Alignment Attention Fusion framework for Few-Shot Object Detection

Overview

AAF framework

Framework generalities

This repository contains the code of the AAF framework proposed in this paper. The main idea behind this work is to propose a flexible framework to implement various attention mechanisms for Few-Shot Object Detection. The framework is composed of 3 different modules: Spatial Alignment, Global Attention and Fusion Layer, which are applied successively to combine features from query and support images.

The inputs of the framework are:

  • query_features List[Tensor(B, C, H, W)]: Query features at different levels. For each level, the features are of shape Batch x Channels x Height x Width.
  • support_features List[Tensor(N, C, H', W')] : Support features at different level. First dimension correspond to the number of support images, regrouped by class: N = N_WAY * K_SHOT.
  • support_targets List[BoxList] bounding boxes for object in each support image.

The framework can be configured using a separate config file. Examples of such files are available under /config_files/aaf_framework/. The structure of these files is simple:

ALIGN_FIRST: #True/False Run Alignment before Attention when True
OUT_CH: # Number of features output by the fusion layer
ALIGNMENT:
    MODE: # Name of the alignment module selected
ATTENTION:
    MODE: # Name of the attention module selected
FUSION:
    MODE: # Name of the fusion module selected
File name Method Alignment Attention Fusion
identity.yaml Identity IDENTITY IDENTITY IDENTITY
feature_reweighting.yaml FSOD via feature reweighting IDENTITY REWEIGHTING_BATCH IDENTITY
meta_faster_rcnn.yaml Meta Faster-RCNN SIMILARITY_ALIGN META_FASTER META_FASTER
self_adapt.yaml Self-adaptive attention for FSOD IDENTITY_NO_REPEAT GRU IDENTITY
dynamic.yaml Dynamic relevance learning IDENTITY INTERPOLATE DYNAMIC_R
dana.yaml Dual Awarness Attention for FSOD CISA BGA HADAMARD

The path to the AAF config file should be specified inside the master config file (i.e. for the whole network) under FEWSHOT.AAF.CFG.

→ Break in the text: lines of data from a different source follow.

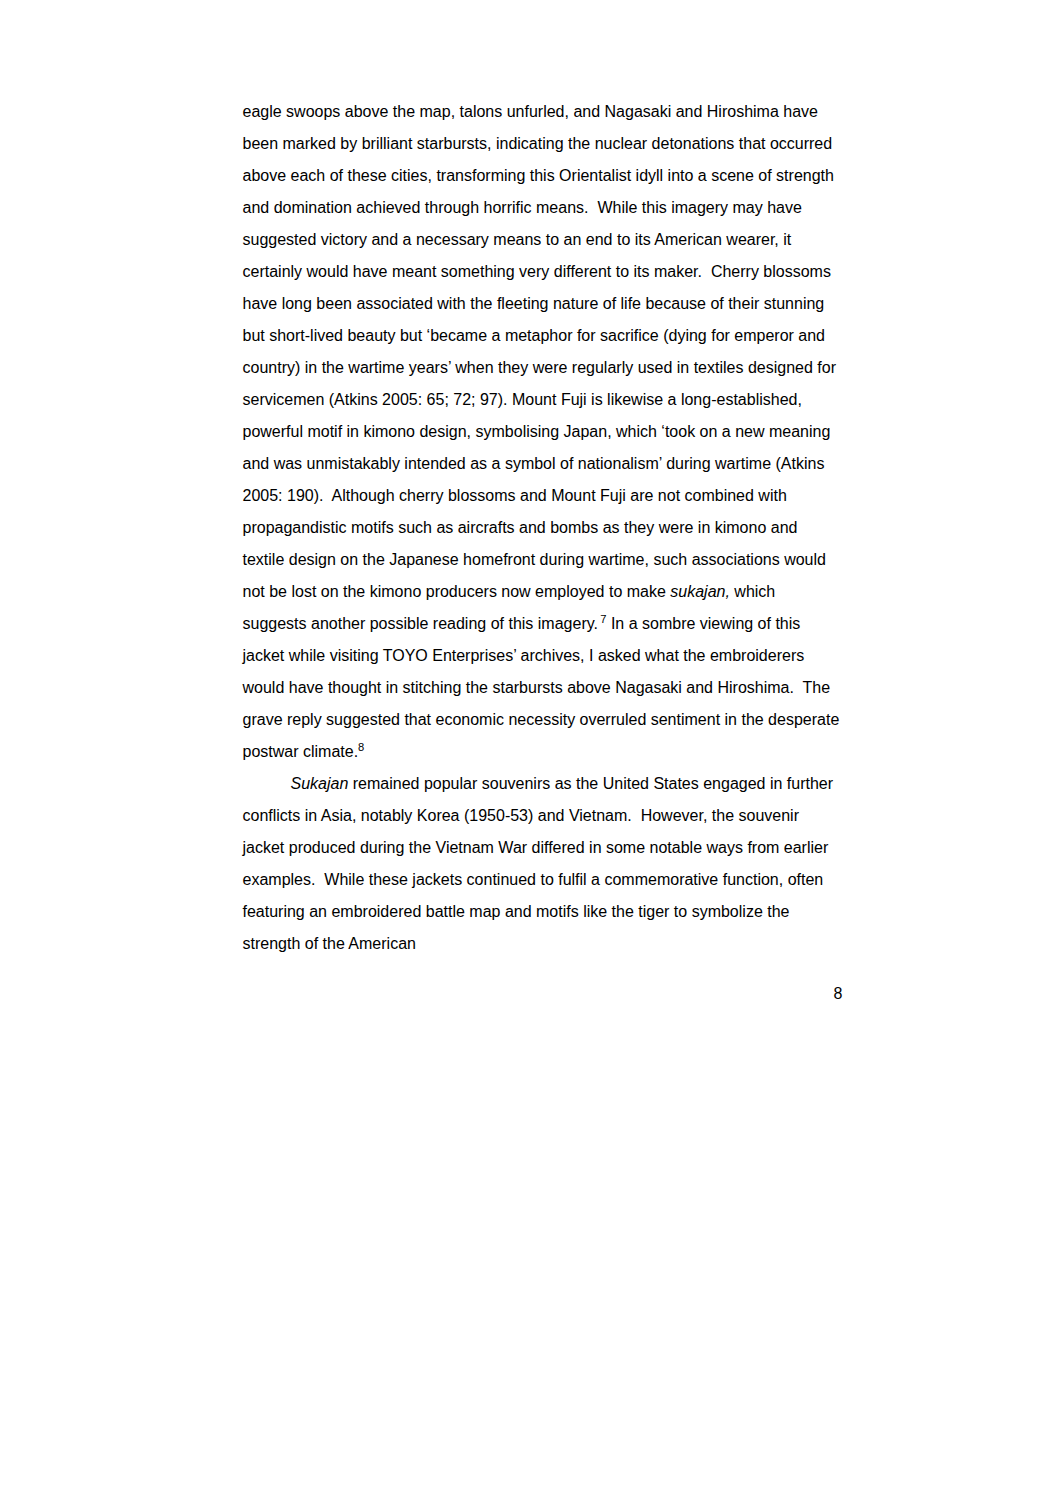eagle swoops above the map, talons unfurled, and Nagasaki and Hiroshima have been marked by brilliant starbursts, indicating the nuclear detonations that occurred above each of these cities, transforming this Orientalist idyll into a scene of strength and domination achieved through horrific means. While this imagery may have suggested victory and a necessary means to an end to its American wearer, it certainly would have meant something very different to its maker. Cherry blossoms have long been associated with the fleeting nature of life because of their stunning but short-lived beauty but ‘became a metaphor for sacrifice (dying for emperor and country) in the wartime years’ when they were regularly used in textiles designed for servicemen (Atkins 2005: 65; 72; 97). Mount Fuji is likewise a long-established, powerful motif in kimono design, symbolising Japan, which ‘took on a new meaning and was unmistakably intended as a symbol of nationalism’ during wartime (Atkins 2005: 190). Although cherry blossoms and Mount Fuji are not combined with propagandistic motifs such as aircrafts and bombs as they were in kimono and textile design on the Japanese homefront during wartime, such associations would not be lost on the kimono producers now employed to make sukajan, which suggests another possible reading of this imagery. 7 In a sombre viewing of this jacket while visiting TOYO Enterprises’ archives, I asked what the embroiderers would have thought in stitching the starbursts above Nagasaki and Hiroshima. The grave reply suggested that economic necessity overruled sentiment in the desperate postwar climate.8
Sukajan remained popular souvenirs as the United States engaged in further conflicts in Asia, notably Korea (1950-53) and Vietnam. However, the souvenir jacket produced during the Vietnam War differed in some notable ways from earlier examples. While these jackets continued to fulfil a commemorative function, often featuring an embroidered battle map and motifs like the tiger to symbolize the strength of the American
8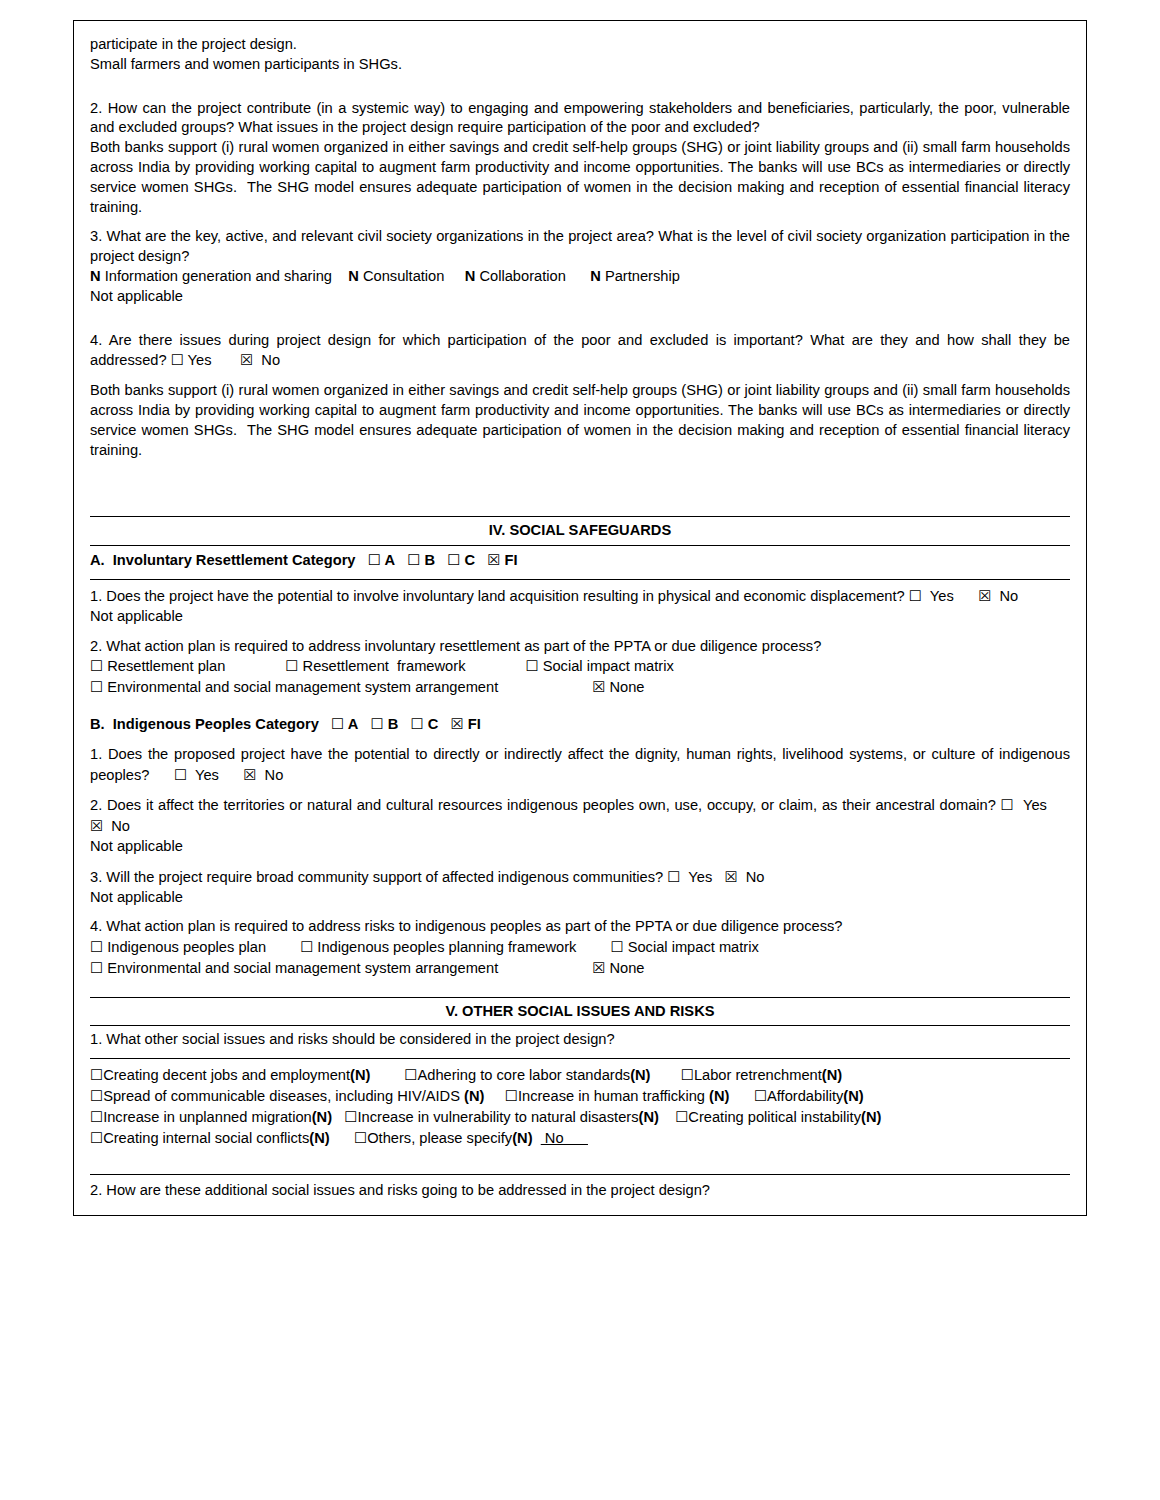participate in the project design.
Small farmers and women participants in SHGs.
2. How can the project contribute (in a systemic way) to engaging and empowering stakeholders and beneficiaries, particularly, the poor, vulnerable and excluded groups? What issues in the project design require participation of the poor and excluded?
Both banks support (i) rural women organized in either savings and credit self-help groups (SHG) or joint liability groups and (ii) small farm households across India by providing working capital to augment farm productivity and income opportunities. The banks will use BCs as intermediaries or directly service women SHGs. The SHG model ensures adequate participation of women in the decision making and reception of essential financial literacy training.
3. What are the key, active, and relevant civil society organizations in the project area? What is the level of civil society organization participation in the project design?
N Information generation and sharing N Consultation N Collaboration N Partnership
Not applicable
4. Are there issues during project design for which participation of the poor and excluded is important? What are they and how shall they be addressed? ☐ Yes ☒ No
Both banks support (i) rural women organized in either savings and credit self-help groups (SHG) or joint liability groups and (ii) small farm households across India by providing working capital to augment farm productivity and income opportunities. The banks will use BCs as intermediaries or directly service women SHGs. The SHG model ensures adequate participation of women in the decision making and reception of essential financial literacy training.
IV. SOCIAL SAFEGUARDS
A. Involuntary Resettlement Category ☐ A ☐ B ☐ C ☒ FI
1. Does the project have the potential to involve involuntary land acquisition resulting in physical and economic displacement? ☐ Yes ☒ No
Not applicable
2. What action plan is required to address involuntary resettlement as part of the PPTA or due diligence process?
☐ Resettlement plan ☐ Resettlement framework ☐ Social impact matrix
☐ Environmental and social management system arrangement ☒ None
B. Indigenous Peoples Category ☐ A ☐ B ☐ C ☒ FI
1. Does the proposed project have the potential to directly or indirectly affect the dignity, human rights, livelihood systems, or culture of indigenous peoples? ☐ Yes ☒ No
2. Does it affect the territories or natural and cultural resources indigenous peoples own, use, occupy, or claim, as their ancestral domain? ☐ Yes ☒ No
Not applicable
3. Will the project require broad community support of affected indigenous communities? ☐ Yes ☒ No
Not applicable
4. What action plan is required to address risks to indigenous peoples as part of the PPTA or due diligence process?
☐ Indigenous peoples plan ☐ Indigenous peoples planning framework ☐ Social impact matrix
☐ Environmental and social management system arrangement ☒ None
V. OTHER SOCIAL ISSUES AND RISKS
1. What other social issues and risks should be considered in the project design?
☐Creating decent jobs and employment(N) ☐Adhering to core labor standards(N) ☐Labor retrenchment(N)
☐Spread of communicable diseases, including HIV/AIDS (N) ☐Increase in human trafficking (N) ☐Affordability(N)
☐Increase in unplanned migration(N) ☐Increase in vulnerability to natural disasters(N) ☐Creating political instability(N)
☐Creating internal social conflicts(N) ☐Others, please specify(N) No
2. How are these additional social issues and risks going to be addressed in the project design?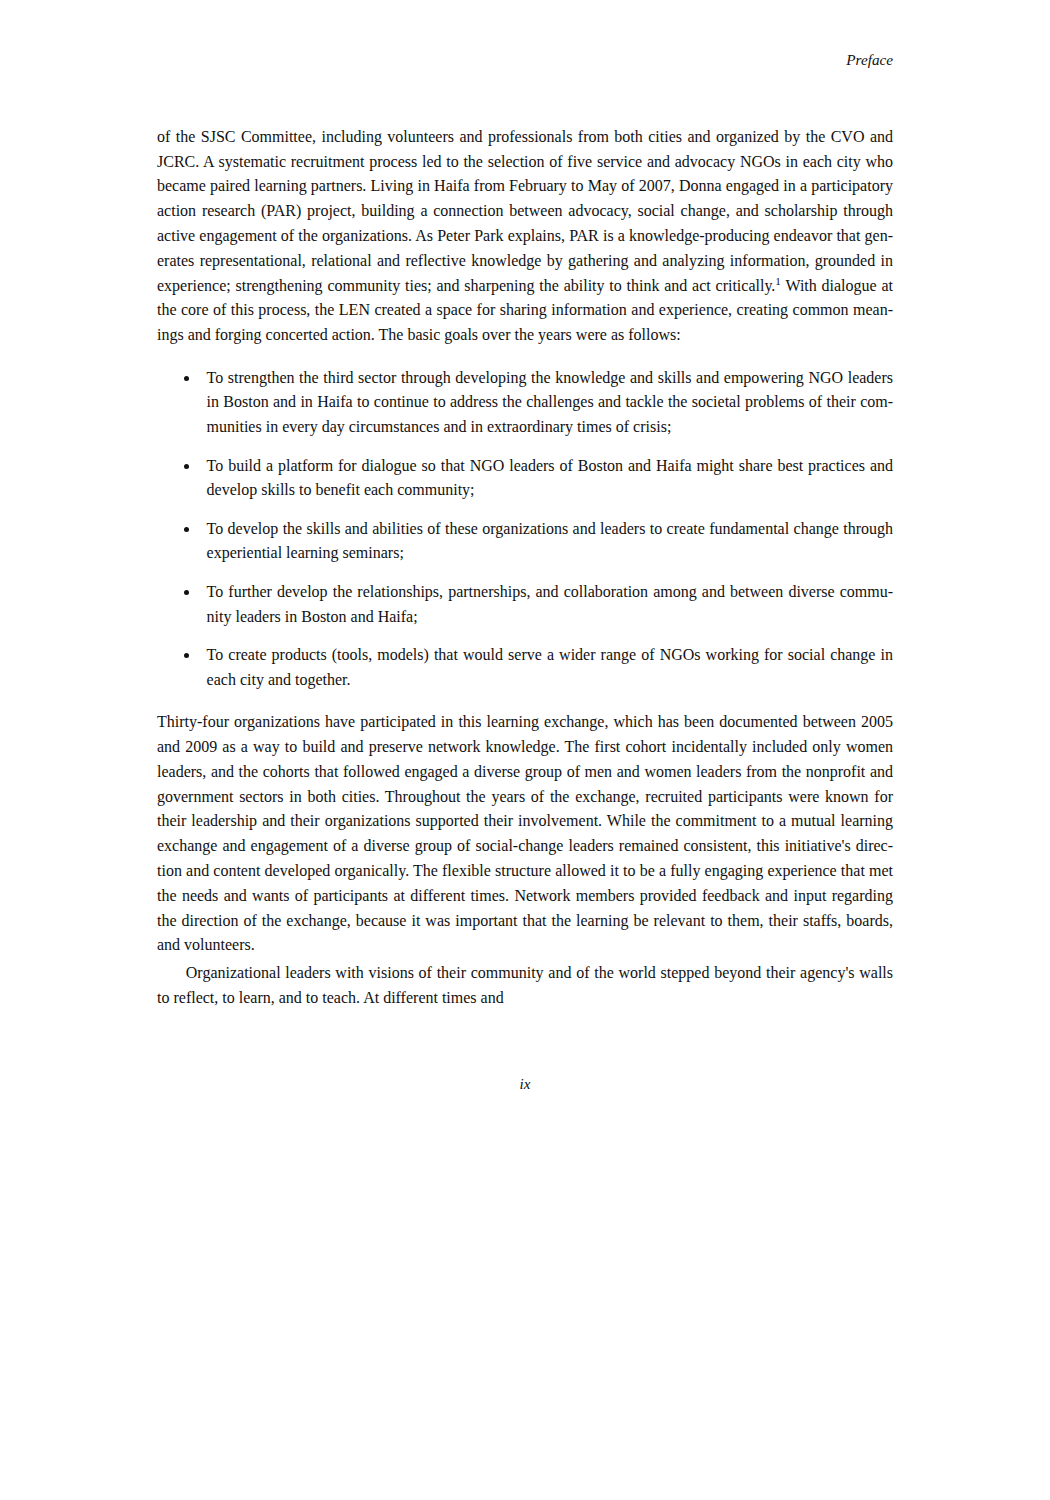Preface
of the SJSC Committee, including volunteers and professionals from both cities and organized by the CVO and JCRC. A systematic recruitment process led to the selection of five service and advocacy NGOs in each city who became paired learning partners. Living in Haifa from February to May of 2007, Donna engaged in a participatory action research (PAR) project, building a connection between advocacy, social change, and scholarship through active engagement of the organizations. As Peter Park explains, PAR is a knowledge-producing endeavor that generates representational, relational and reflective knowledge by gathering and analyzing information, grounded in experience; strengthening community ties; and sharpening the ability to think and act critically.1 With dialogue at the core of this process, the LEN created a space for sharing information and experience, creating common meanings and forging concerted action. The basic goals over the years were as follows:
To strengthen the third sector through developing the knowledge and skills and empowering NGO leaders in Boston and in Haifa to continue to address the challenges and tackle the societal problems of their communities in every day circumstances and in extraordinary times of crisis;
To build a platform for dialogue so that NGO leaders of Boston and Haifa might share best practices and develop skills to benefit each community;
To develop the skills and abilities of these organizations and leaders to create fundamental change through experiential learning seminars;
To further develop the relationships, partnerships, and collaboration among and between diverse community leaders in Boston and Haifa;
To create products (tools, models) that would serve a wider range of NGOs working for social change in each city and together.
Thirty-four organizations have participated in this learning exchange, which has been documented between 2005 and 2009 as a way to build and preserve network knowledge. The first cohort incidentally included only women leaders, and the cohorts that followed engaged a diverse group of men and women leaders from the nonprofit and government sectors in both cities. Throughout the years of the exchange, recruited participants were known for their leadership and their organizations supported their involvement. While the commitment to a mutual learning exchange and engagement of a diverse group of social-change leaders remained consistent, this initiative's direction and content developed organically. The flexible structure allowed it to be a fully engaging experience that met the needs and wants of participants at different times. Network members provided feedback and input regarding the direction of the exchange, because it was important that the learning be relevant to them, their staffs, boards, and volunteers.
Organizational leaders with visions of their community and of the world stepped beyond their agency's walls to reflect, to learn, and to teach. At different times and
ix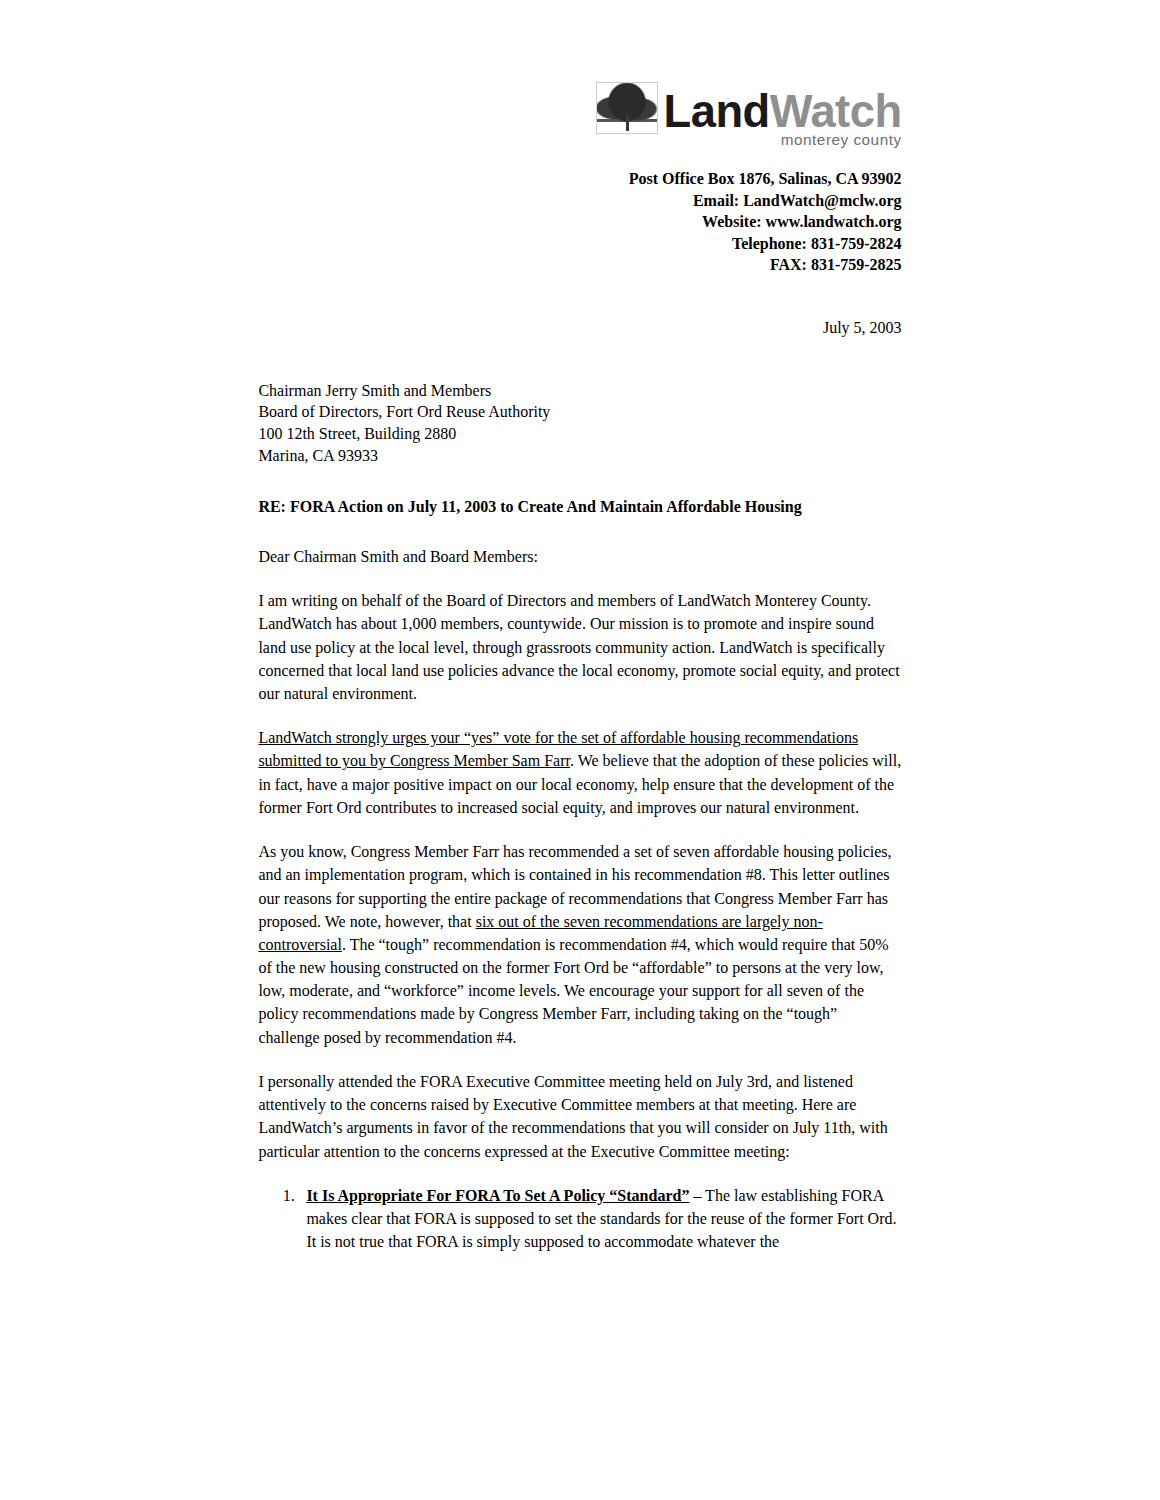Land Watch
monterey county
Post Office Box 1876, Salinas, CA 93902
Email: LandWatch@mclw.org
Website: www.landwatch.org
Telephone: 831-759-2824
FAX: 831-759-2825
July 5, 2003
Chairman Jerry Smith and Members
Board of Directors, Fort Ord Reuse Authority
100 12th Street, Building 2880
Marina, CA 93933
RE: FORA Action on July 11, 2003 to Create And Maintain Affordable Housing
Dear Chairman Smith and Board Members:
I am writing on behalf of the Board of Directors and members of LandWatch Monterey County. LandWatch has about 1,000 members, countywide. Our mission is to promote and inspire sound land use policy at the local level, through grassroots community action. LandWatch is specifically concerned that local land use policies advance the local economy, promote social equity, and protect our natural environment.
LandWatch strongly urges your “yes” vote for the set of affordable housing recommendations submitted to you by Congress Member Sam Farr. We believe that the adoption of these policies will, in fact, have a major positive impact on our local economy, help ensure that the development of the former Fort Ord contributes to increased social equity, and improves our natural environment.
As you know, Congress Member Farr has recommended a set of seven affordable housing policies, and an implementation program, which is contained in his recommendation #8. This letter outlines our reasons for supporting the entire package of recommendations that Congress Member Farr has proposed. We note, however, that six out of the seven recommendations are largely non-controversial. The “tough” recommendation is recommendation #4, which would require that 50% of the new housing constructed on the former Fort Ord be “affordable” to persons at the very low, low, moderate, and “workforce” income levels. We encourage your support for all seven of the policy recommendations made by Congress Member Farr, including taking on the “tough” challenge posed by recommendation #4.
I personally attended the FORA Executive Committee meeting held on July 3rd, and listened attentively to the concerns raised by Executive Committee members at that meeting. Here are LandWatch’s arguments in favor of the recommendations that you will consider on July 11th, with particular attention to the concerns expressed at the Executive Committee meeting:
It Is Appropriate For FORA To Set A Policy “Standard” – The law establishing FORA makes clear that FORA is supposed to set the standards for the reuse of the former Fort Ord. It is not true that FORA is simply supposed to accommodate whatever the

For each module, classes implementing the available choices are regrouped under a single file: /modelling/aaf/alignment.py, /modelling/aaf/attention.py and /modelling/aaf/fusion.py.

Spatial Alignment

Spatial Alignment reorganizes spatially the features of one feature map to match another one. The idea is to align similar features in both maps so that comparison is easier.

Name Description
IDENTITY Repeats the feature to match BNCHW and NBCHW dimensions
IDENTITY_NO_REPEAT Identity without repetition
SIMILARITY_ALIGN Compute similarity matrix between support and query and align support to query accordingly.
CISA CISA block from this method

### Global Attention Global Attention highlights some features of a map accordingly to an attention vector computed globally on another one. The idea is to leverage global and hopefully semantic information.

Name Description
IDENTITY Simply pass features to next modules.
REWEIGHTING Reweights query features using globally pooled vectors from support.
REWEIGHTING_BATCH Same as above but support examples are the same for the whole batch.
SELF_ATTENTION Same as above but attention vectors are computed from the alignment matrix between query and support.
BGA BGA blocks from this method
META_FASTER Attention block from this method
POOLING Pools query and support features to the same size.
INTERPOLATE Upsamples support features to match query size.
GRU Computes attention vectors through a graph representation using a GRU.

Fusion Layer

Combine directly the features from support and query. These maps must be of the same dimension for point-wise operation. Hence fusion is often employed along with alignment.

Name Description
IDENTITY Returns onlu adapted query features.
ADD Point-wise sum between query and support features.
HADAMARD Point-wise multiplication between query and support features.
SUBSTRACT Point-wise substraction between query and support features.
CONCAT Channel concatenation of query and support features.
META_FASTER Fusion layer from this method
DYNAMIC_R Fusion layer from this method

Training and evaluation

Training and evaluation scripts are available.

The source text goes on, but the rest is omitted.